It is a good rule of thumb to be suspicious of any “official” announcement just before the close of business on a Friday afternoon. The timing suggests that the news is anything but good and the details are hoped to be buried by the weekend that is soon to begin. In that light, the timing of Friday’s announcement of the long-sought U.S.-China bilateral trade agreement is a stark contrast to the claim of U.S. officials that it is “amazing” and “historic.” A more accurate assessment is that the deal is valuable if it ends the — self-inflicted — pain and uncertainty created by their trade war, but objective experts note that gains from the agreement were not worth the costs of the fight.

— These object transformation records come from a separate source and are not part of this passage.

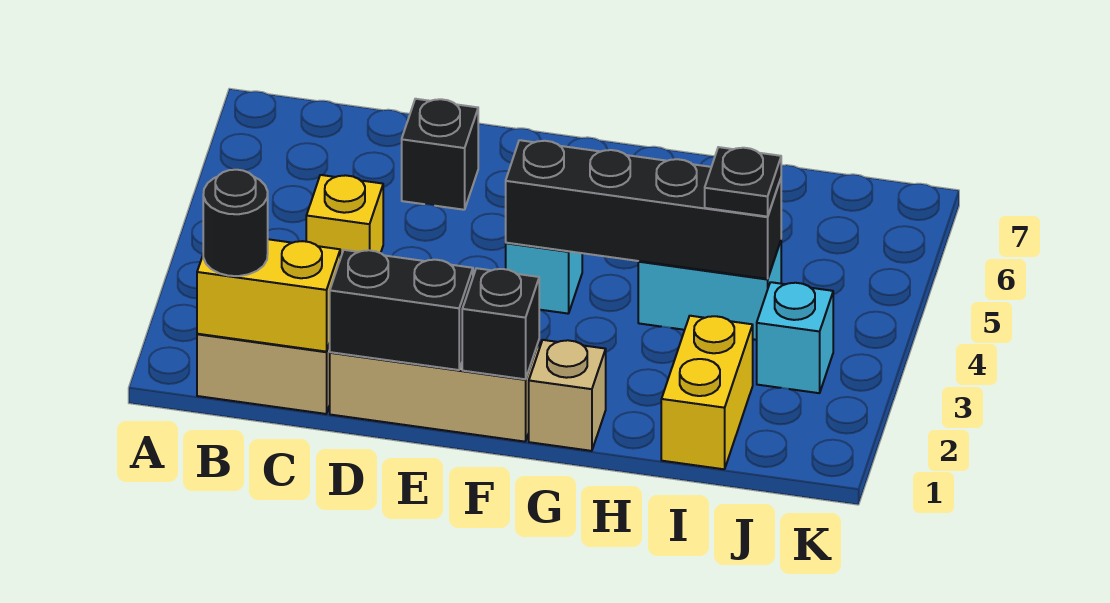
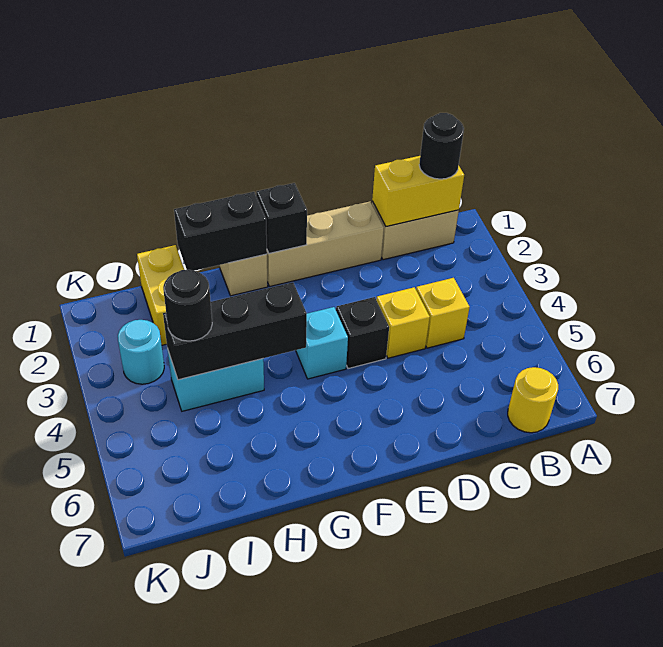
none -> yellow round brick B7 level 1
black brick D1:E1 level 2 -> black brick G1:H1 level 2
none -> yellow brick D4 level 1
black brick D6 level 1 -> black brick E4 level 1
black brick F4:I4 level 2 -> black brick G4:I4 level 2
black plate I4 level 3 -> black round brick I4 level 3
cyan brick J3 level 1 -> cyan round brick J3 level 1

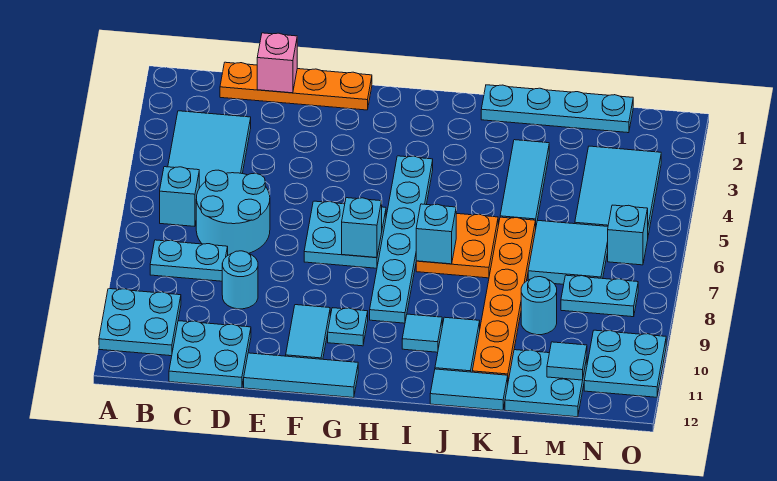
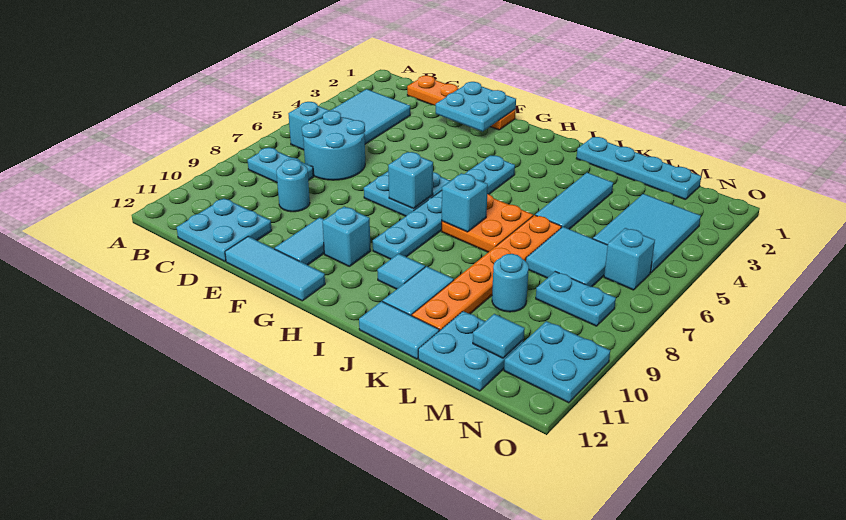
cyan plate A10:B11 level 1 -> cyan plate E1:F2 level 2
pink brick D1 level 2 -> none
cyan plate G10 level 1 -> cyan brick G10 level 1

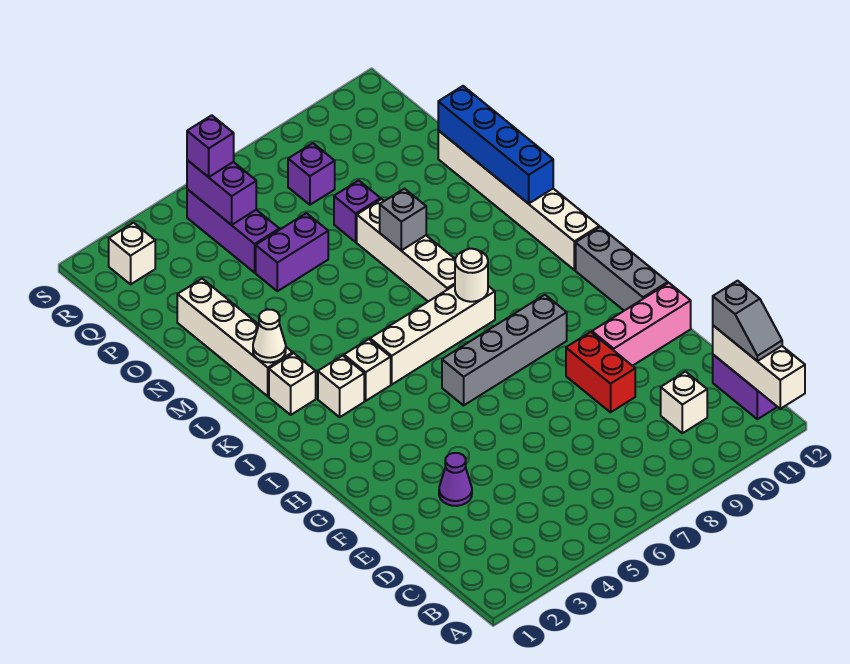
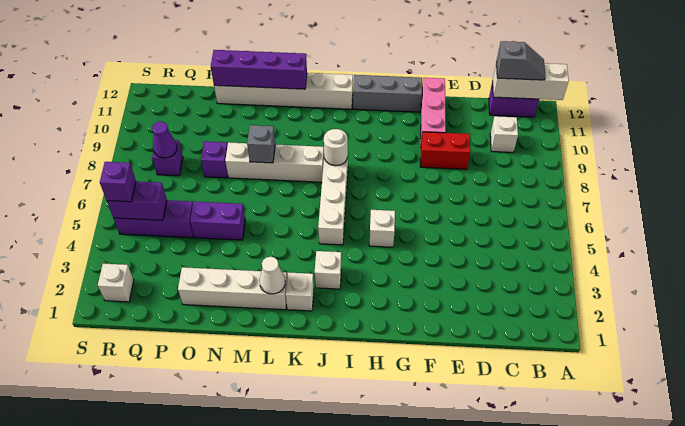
purple cone E3 level 1 -> purple cone Q8 level 2
grey brick H6:H9 level 1 -> none
white brick J4 level 1 -> white brick H5 level 1
blue brick L12:O12 level 2 -> purple brick L12:O12 level 2
purple brick O5:O6 level 1 -> purple brick N5:O5 level 1

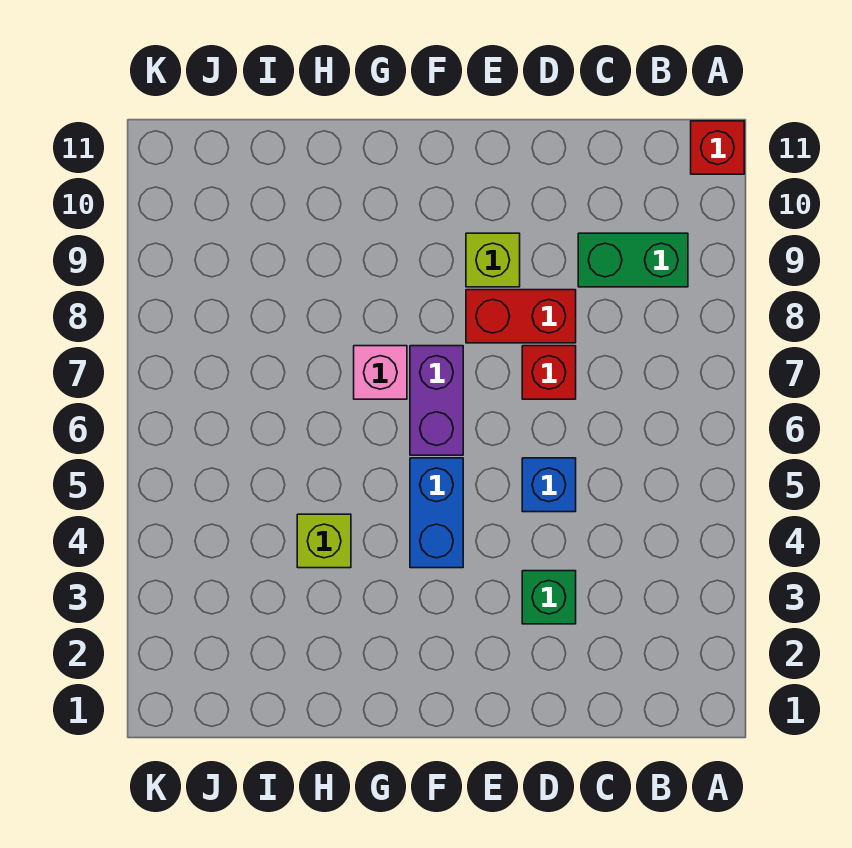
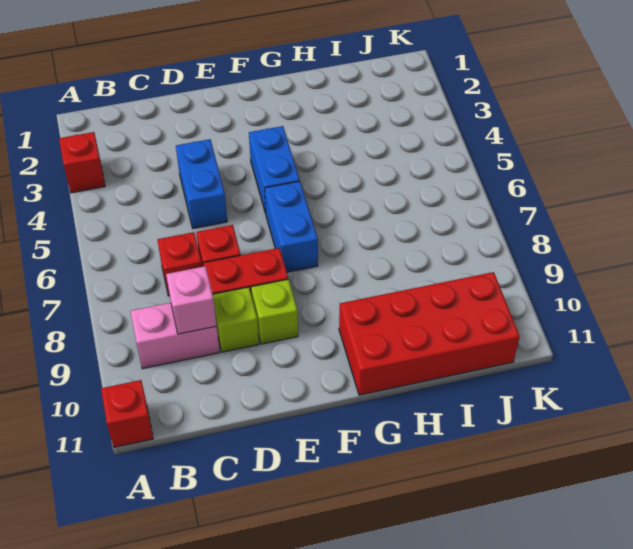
none -> red brick A3 level 1
green brick B9:C9 level 1 -> pink brick B9:C9 level 1
none -> red brick C7 level 1
green brick D3 level 1 -> none
blue brick D5 level 1 -> blue brick D4:D5 level 1
purple brick F6:F7 level 1 -> blue brick F6:F7 level 1
pink brick G7 level 1 -> pink brick C9 level 2
none -> red brick G10:J11 level 1
lime brick H4 level 1 -> lime brick D9 level 1

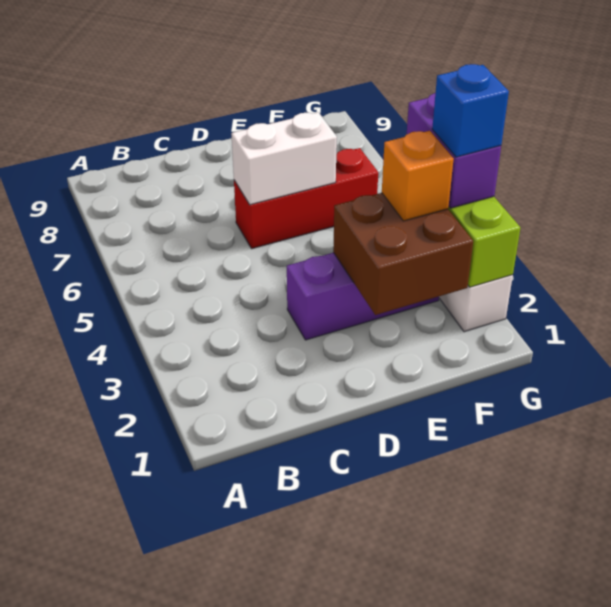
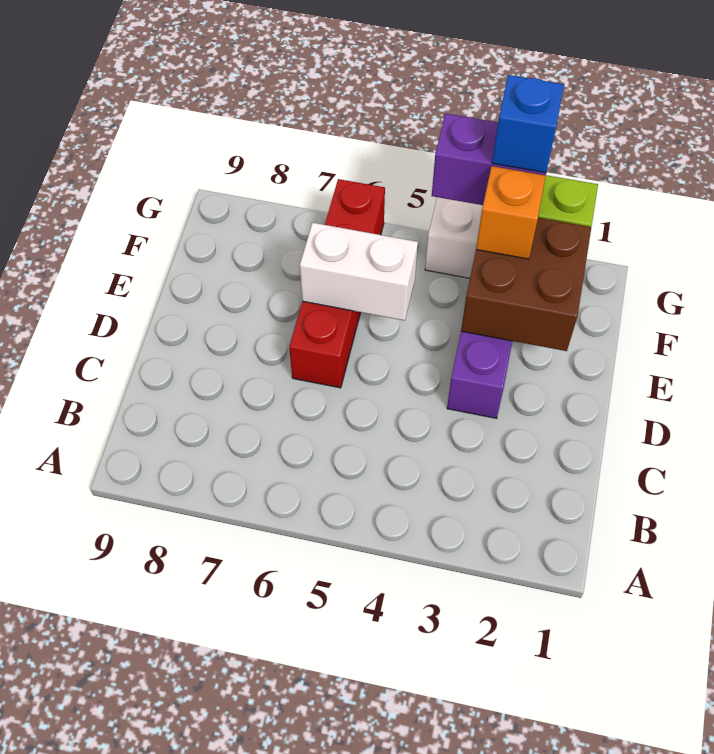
red brick D6:F6 level 1 -> red brick D6:G6 level 1
white brick D6:E6 level 2 -> white brick E5:E6 level 2

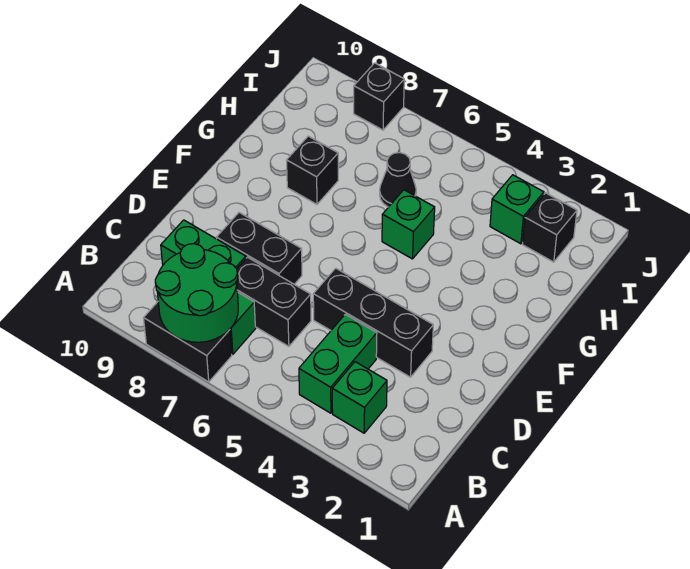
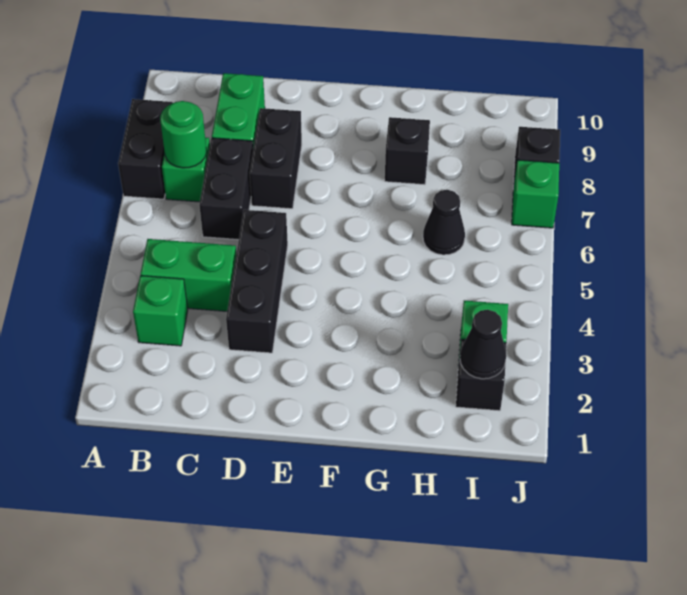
green round brick A7:B8 level 2 -> green round brick B7 level 2
green brick G5 level 1 -> green brick J7 level 1
none -> black cone I2 level 2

U.S. President Donald Trump has denounced Chinese trade policy since announcing his candidacy, and in March 2018 he began imposing tariffs on Chinese exports to the United States to end the trade deficit that he claimed was proof of the country’s unfair practices and to halt the theft of U.S. intellectual property. In the 21 months since, he imposed tariffs on two-thirds, or $370 billion, of Chinese imports — sums that he wrongly claims are paid by Chinese firms; In fact they are paid by U.S. companies and often passed on to consumers — and had threatened another $160 billion on Sunday.
China retaliated with sanctions of its own, raising tariffs to 25 percent on $60 billion worth of U.S. products, and threatened another round on 3,300 U.S. products if Trump followed through with his threat. The result was a steep plunge (53 percent) in U.S. agricultural exports to China and virtually no impact on the trade balance.
The prospect of further deterioration of relations prompted both governments to reach a “phase one” deal last week that is essentially a truce, not a peace agreement, in their trade war. The agreement commits China to additional purchases of U.S. products — the exact amount is unclear, but the U.S. has said the number is $200 billion over two years — along with the opening of Chinese markets to U.S. financial companies, restrictions on the terms of technology transfer, an end to currency manipulation and establishment of a dispute resolution process that allows either country to reimpose sanctions in the event of a complaint. Most significantly, both sides agreed to suspend tariffs set to go into effect on Sunday and the U.S. agreed to reduce tariffs on $120 billion worth of products from 15 percent to 7.5 percent.
While the U.S. administration heralded the deal, others were less enthusiastic. China called it a “win-win agreement,” but officials were restrained when they discussed the news at a press conference late Friday night. The biggest U.S. tariffs — 25 percent on $250 billion of manufactured goods — remain in place. China has studiously avoided any commitment to purchase a specific amount of agricultural products, but Trump has said the figure could reach $50 billion a year, a number that many experts believe is more than U.S. farmers can produce.
The biggest shortcoming is that the deal does not address the systemic issues that are at the heart of China’s trade and industrial policies. Trump’s economic advisors and trade negotiators argue that China subsidizes its businesses and facilitates, if not actively participates in, the theft of intellectual property. Robert Lighthizer, the chief U.S. trade negotiator, acknowledged this shortcoming — as well as the fact that the deal will not rectify the trade imbalance — adding that this deal is only the first step in what will be a long effort to fix the “unfair” relationship between the U.S. and China. No one expects that to conclude soon and China is likely to delay, hoping that Trump will not be re-elected and it will have better luck with the next U.S. administration.
Japan, like every other major trading country, is pleased to see a trade truce. The global economy has been slowed by the fight, with losses extending well beyond the two combatants. Japan has suffered collateral damage as businesses that built China into their supply chain have been badly hurt by tariffs on exports. Japanese companies that ship from China to North America have seen sharp drops in exports along with significant decreases in share prices.
It is difficult to see the compromise that has been reached as justifying the harm that has been done. Astute observers note that many of China’s purported “concessions” were likely in any case. In addition to the economic damage, the global trade regime has been undermined, as its two biggest participants have openly resorted to bullying and unilateralism. There is not only the danger of more in the future — Trump steadfastly refuses to give up the tariff threat — but the prospect that other countries will copy them. This deal is a victory in only the narrowest of terms.